WHAT IS NEEDED: Give the number of lines below that contain the word "AddressWidth", and nothing else.

[Start of Attachment]

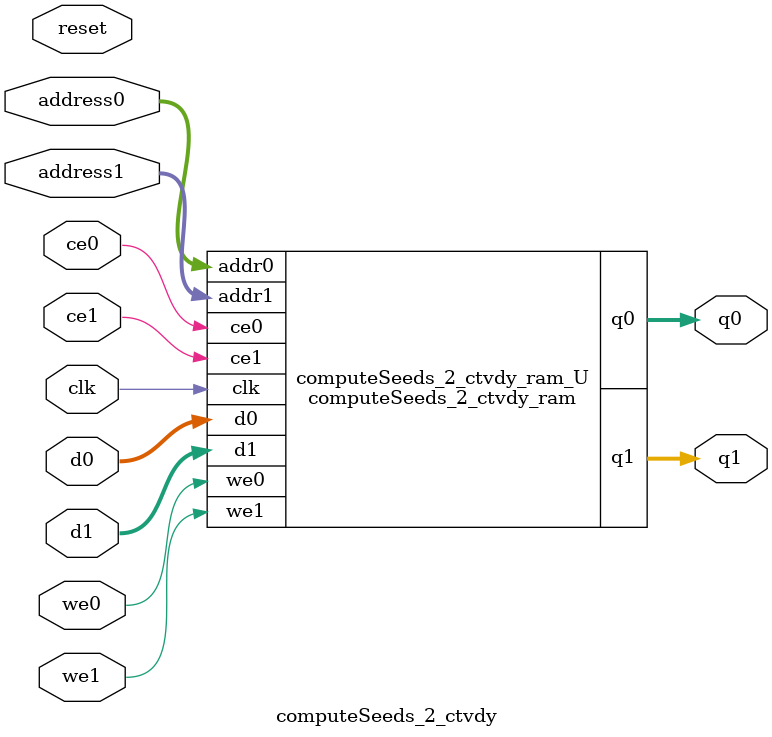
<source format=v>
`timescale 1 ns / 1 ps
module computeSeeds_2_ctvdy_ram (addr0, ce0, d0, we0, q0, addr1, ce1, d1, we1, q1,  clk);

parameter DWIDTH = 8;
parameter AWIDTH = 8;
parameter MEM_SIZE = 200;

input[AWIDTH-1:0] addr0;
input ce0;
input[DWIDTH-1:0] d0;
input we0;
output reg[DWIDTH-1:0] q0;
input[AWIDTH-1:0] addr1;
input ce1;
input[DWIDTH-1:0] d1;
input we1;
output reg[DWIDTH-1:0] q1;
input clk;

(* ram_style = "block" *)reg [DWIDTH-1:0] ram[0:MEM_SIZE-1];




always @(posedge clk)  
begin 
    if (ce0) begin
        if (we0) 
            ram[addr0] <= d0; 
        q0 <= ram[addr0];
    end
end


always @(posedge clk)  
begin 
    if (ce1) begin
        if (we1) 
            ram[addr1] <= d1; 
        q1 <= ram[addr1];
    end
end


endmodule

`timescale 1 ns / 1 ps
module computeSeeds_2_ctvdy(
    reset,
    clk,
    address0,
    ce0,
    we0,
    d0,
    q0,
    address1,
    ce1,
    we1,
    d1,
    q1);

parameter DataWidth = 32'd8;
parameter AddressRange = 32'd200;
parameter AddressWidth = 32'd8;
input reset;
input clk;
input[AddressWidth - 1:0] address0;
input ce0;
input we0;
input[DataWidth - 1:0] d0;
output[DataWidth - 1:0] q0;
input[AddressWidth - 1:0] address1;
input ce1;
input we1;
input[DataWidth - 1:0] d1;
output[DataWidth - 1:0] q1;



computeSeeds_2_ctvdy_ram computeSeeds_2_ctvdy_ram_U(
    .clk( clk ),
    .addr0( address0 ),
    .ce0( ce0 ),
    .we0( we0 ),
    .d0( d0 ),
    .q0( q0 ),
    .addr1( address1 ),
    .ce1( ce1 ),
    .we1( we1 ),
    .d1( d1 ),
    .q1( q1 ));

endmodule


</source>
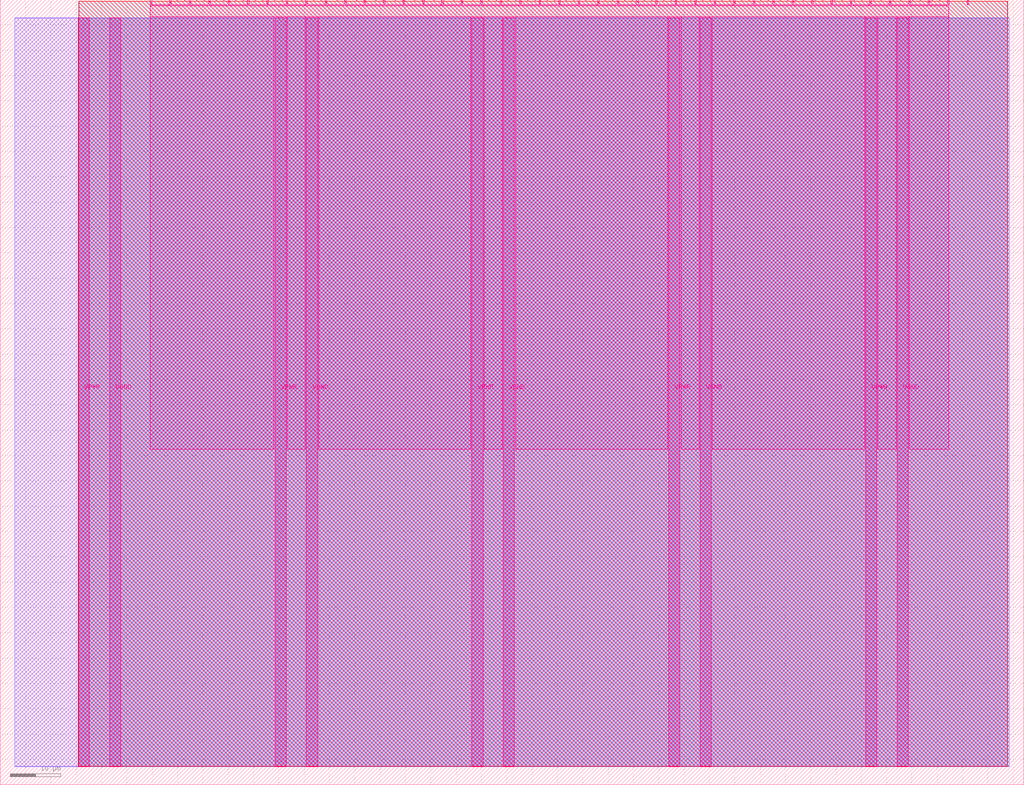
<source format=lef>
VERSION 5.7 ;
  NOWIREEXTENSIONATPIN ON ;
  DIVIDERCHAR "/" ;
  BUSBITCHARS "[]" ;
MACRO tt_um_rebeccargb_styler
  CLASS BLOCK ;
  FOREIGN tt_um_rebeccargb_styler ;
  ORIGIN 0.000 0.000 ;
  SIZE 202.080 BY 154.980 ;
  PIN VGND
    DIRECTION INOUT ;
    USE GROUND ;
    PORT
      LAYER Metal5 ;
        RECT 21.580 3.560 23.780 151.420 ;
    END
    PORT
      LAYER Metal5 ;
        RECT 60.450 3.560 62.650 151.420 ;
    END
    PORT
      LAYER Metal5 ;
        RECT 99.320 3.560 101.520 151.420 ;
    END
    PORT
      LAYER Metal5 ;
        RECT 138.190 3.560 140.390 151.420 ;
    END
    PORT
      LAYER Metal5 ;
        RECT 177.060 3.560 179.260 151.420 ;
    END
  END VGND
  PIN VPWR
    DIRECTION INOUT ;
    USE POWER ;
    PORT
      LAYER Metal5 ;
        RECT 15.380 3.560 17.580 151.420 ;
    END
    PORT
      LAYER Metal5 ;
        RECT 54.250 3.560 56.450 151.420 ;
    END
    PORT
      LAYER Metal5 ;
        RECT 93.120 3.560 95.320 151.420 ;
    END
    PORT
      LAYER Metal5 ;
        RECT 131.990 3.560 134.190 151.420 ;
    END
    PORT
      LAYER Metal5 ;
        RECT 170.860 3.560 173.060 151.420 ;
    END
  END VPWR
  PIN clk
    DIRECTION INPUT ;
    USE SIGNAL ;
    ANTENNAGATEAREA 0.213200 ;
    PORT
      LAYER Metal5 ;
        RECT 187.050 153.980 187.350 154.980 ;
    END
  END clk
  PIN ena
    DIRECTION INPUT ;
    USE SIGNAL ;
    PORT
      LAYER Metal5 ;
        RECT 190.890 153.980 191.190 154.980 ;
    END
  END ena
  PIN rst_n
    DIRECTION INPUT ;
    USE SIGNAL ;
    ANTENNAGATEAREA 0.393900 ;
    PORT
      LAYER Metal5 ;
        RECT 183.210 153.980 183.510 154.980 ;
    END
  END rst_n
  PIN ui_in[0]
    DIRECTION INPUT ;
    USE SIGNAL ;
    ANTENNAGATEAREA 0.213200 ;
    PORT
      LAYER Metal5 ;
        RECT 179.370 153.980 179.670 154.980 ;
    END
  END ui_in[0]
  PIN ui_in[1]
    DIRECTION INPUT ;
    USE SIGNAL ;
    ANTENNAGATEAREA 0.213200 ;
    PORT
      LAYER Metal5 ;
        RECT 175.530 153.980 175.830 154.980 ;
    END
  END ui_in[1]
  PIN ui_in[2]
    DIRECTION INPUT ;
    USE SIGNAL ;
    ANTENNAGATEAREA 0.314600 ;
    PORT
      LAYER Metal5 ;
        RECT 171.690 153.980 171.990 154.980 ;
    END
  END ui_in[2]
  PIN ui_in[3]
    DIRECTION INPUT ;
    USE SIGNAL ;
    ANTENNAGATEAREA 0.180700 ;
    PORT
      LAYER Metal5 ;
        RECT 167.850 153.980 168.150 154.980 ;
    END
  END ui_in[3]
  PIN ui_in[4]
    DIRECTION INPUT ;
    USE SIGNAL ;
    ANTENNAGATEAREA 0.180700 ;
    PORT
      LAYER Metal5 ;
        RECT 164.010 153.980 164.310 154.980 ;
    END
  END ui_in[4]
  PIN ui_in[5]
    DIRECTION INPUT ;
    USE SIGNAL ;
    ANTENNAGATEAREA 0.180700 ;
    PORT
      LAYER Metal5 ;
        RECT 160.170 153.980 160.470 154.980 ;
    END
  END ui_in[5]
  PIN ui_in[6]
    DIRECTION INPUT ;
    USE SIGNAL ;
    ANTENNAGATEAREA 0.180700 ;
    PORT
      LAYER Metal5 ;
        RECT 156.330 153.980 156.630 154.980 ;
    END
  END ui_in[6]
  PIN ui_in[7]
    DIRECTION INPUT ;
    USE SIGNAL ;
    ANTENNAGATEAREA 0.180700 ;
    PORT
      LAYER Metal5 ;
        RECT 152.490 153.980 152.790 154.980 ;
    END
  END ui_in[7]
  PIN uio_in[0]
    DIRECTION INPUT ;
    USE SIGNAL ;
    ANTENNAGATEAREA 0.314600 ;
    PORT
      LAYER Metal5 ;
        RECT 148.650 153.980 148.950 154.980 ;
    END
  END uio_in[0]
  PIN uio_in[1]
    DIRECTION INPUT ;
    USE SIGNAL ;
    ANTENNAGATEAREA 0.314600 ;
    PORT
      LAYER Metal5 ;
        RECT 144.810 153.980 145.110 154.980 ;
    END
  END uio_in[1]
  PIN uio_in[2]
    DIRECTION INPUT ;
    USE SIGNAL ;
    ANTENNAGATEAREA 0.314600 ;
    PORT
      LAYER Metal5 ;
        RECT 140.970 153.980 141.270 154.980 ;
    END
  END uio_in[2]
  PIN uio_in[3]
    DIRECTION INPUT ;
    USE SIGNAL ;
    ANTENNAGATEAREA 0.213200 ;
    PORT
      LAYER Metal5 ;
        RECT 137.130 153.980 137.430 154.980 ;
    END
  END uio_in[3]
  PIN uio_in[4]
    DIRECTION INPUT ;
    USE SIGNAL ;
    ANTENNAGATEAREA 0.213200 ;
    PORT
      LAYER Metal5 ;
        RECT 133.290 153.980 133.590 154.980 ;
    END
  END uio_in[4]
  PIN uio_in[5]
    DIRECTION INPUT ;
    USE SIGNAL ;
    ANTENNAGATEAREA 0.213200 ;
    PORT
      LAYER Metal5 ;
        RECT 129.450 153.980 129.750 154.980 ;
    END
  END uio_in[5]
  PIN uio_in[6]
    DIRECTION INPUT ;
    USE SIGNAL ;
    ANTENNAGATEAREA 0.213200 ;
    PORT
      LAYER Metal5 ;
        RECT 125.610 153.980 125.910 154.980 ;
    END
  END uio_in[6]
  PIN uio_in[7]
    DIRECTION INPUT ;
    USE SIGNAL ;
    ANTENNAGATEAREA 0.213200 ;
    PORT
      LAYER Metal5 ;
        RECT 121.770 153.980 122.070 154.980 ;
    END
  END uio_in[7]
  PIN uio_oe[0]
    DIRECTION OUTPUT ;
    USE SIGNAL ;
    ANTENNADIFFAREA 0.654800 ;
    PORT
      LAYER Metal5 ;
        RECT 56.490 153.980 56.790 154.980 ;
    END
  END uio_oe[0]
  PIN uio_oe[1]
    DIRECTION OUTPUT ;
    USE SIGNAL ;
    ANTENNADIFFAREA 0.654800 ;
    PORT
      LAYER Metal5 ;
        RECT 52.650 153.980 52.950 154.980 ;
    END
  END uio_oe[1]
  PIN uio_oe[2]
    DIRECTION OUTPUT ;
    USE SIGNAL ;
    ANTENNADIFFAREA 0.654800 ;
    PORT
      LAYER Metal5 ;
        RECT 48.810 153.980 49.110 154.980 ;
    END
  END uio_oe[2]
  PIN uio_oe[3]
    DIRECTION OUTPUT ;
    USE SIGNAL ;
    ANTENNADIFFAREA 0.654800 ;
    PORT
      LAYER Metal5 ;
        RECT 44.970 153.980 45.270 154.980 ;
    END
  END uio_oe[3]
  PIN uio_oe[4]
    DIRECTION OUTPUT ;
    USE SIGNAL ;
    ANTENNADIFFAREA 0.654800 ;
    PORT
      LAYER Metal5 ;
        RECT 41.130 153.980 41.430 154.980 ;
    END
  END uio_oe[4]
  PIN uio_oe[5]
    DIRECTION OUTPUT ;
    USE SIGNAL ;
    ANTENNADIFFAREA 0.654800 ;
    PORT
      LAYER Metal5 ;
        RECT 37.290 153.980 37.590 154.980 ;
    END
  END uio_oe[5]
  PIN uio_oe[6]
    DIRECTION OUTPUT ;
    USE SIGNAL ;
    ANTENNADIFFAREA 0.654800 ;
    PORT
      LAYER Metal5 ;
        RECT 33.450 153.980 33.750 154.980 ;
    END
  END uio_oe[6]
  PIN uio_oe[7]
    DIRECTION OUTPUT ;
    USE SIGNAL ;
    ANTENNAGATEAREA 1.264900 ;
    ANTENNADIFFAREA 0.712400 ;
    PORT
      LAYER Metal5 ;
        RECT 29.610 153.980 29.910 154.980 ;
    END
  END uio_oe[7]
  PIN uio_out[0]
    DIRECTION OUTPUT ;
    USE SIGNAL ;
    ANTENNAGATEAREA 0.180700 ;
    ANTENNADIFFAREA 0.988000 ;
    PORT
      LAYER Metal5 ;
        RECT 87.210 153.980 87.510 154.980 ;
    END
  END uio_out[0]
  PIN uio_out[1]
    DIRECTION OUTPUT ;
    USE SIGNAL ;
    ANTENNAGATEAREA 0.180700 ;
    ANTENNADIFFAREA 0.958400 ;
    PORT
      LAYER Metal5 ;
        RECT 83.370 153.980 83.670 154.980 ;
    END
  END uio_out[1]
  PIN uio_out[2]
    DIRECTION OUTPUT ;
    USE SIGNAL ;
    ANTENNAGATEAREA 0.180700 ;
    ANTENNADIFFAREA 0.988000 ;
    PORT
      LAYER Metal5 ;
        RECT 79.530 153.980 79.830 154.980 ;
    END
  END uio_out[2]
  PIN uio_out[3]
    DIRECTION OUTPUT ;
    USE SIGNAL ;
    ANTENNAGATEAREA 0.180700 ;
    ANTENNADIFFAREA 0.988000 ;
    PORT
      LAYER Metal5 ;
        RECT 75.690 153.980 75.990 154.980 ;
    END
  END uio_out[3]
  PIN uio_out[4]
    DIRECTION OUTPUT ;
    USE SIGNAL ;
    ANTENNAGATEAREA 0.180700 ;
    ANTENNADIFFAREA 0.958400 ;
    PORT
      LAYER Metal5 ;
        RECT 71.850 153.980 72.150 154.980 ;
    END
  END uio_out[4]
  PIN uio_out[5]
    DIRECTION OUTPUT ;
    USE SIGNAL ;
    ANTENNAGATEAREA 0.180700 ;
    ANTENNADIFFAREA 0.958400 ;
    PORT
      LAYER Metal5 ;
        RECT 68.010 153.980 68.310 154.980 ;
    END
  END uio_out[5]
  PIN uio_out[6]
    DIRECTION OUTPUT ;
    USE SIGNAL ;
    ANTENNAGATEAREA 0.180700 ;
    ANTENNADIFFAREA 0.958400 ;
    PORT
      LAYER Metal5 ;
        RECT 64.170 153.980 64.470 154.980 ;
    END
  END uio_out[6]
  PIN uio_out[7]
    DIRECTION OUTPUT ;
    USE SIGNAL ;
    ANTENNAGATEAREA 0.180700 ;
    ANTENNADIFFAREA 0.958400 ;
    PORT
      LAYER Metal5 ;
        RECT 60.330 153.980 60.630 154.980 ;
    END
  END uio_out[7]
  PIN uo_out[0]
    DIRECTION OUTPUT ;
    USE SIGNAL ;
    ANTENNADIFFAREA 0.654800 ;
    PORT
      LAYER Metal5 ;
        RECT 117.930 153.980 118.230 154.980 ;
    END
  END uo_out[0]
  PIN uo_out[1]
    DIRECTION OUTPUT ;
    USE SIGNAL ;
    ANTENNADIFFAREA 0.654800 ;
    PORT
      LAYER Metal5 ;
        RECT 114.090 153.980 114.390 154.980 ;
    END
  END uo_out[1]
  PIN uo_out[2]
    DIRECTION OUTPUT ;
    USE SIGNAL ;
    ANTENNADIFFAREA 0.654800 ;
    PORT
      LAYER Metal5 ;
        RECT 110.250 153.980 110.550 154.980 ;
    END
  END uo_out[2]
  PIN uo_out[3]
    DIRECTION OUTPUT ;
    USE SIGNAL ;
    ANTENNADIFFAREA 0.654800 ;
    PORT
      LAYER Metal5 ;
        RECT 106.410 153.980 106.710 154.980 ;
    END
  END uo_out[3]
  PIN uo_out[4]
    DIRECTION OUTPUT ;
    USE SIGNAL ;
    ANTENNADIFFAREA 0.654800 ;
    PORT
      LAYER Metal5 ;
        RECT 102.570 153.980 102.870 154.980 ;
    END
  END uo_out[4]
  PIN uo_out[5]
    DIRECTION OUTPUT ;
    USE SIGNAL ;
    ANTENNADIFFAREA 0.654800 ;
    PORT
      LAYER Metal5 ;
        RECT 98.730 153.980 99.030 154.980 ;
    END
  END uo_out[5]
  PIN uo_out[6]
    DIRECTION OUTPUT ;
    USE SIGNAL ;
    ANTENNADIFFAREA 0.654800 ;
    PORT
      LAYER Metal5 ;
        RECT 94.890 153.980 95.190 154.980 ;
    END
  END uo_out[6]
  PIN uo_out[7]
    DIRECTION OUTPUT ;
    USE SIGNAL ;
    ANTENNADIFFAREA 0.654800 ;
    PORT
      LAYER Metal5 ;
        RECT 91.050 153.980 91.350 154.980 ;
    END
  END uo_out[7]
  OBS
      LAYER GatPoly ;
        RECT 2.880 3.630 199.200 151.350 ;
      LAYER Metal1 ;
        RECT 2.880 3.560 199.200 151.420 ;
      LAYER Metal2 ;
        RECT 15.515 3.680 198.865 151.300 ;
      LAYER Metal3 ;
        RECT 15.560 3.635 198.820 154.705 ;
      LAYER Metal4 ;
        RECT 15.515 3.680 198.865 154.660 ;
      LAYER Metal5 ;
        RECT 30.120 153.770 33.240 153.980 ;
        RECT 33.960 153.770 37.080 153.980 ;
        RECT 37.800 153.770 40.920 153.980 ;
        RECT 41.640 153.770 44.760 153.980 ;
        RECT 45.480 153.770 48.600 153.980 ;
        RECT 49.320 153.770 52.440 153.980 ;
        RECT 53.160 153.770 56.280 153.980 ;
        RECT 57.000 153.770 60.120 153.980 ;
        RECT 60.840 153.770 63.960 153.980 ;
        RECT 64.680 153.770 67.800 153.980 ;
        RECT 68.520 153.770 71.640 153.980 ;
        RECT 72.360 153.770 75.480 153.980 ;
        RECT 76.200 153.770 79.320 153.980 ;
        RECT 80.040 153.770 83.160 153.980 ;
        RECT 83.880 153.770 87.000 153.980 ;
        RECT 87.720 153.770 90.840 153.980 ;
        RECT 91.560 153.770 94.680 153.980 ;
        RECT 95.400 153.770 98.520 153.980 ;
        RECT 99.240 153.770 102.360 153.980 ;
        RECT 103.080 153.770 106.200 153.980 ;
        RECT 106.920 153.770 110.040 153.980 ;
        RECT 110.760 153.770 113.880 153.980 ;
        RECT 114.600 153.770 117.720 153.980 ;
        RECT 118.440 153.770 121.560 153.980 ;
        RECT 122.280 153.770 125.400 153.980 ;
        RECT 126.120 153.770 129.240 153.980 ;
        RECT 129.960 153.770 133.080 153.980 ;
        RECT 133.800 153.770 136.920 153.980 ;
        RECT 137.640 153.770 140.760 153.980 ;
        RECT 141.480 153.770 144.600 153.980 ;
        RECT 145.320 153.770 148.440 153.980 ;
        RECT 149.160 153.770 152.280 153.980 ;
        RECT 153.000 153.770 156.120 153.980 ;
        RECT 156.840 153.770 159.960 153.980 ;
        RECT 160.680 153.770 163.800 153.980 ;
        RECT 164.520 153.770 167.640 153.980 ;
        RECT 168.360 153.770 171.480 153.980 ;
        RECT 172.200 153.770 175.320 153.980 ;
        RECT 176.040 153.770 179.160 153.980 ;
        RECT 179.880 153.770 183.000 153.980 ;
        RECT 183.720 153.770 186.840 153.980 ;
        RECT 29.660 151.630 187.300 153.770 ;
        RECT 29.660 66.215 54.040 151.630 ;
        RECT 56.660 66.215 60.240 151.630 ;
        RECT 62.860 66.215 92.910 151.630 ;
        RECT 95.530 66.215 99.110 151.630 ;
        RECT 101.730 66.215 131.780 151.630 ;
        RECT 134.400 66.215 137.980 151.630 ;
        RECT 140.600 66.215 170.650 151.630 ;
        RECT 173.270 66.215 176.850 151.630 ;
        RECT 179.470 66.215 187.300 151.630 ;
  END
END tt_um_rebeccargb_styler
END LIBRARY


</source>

[End of Attachment]

SOLUTION TO THIS PROBLEM: 3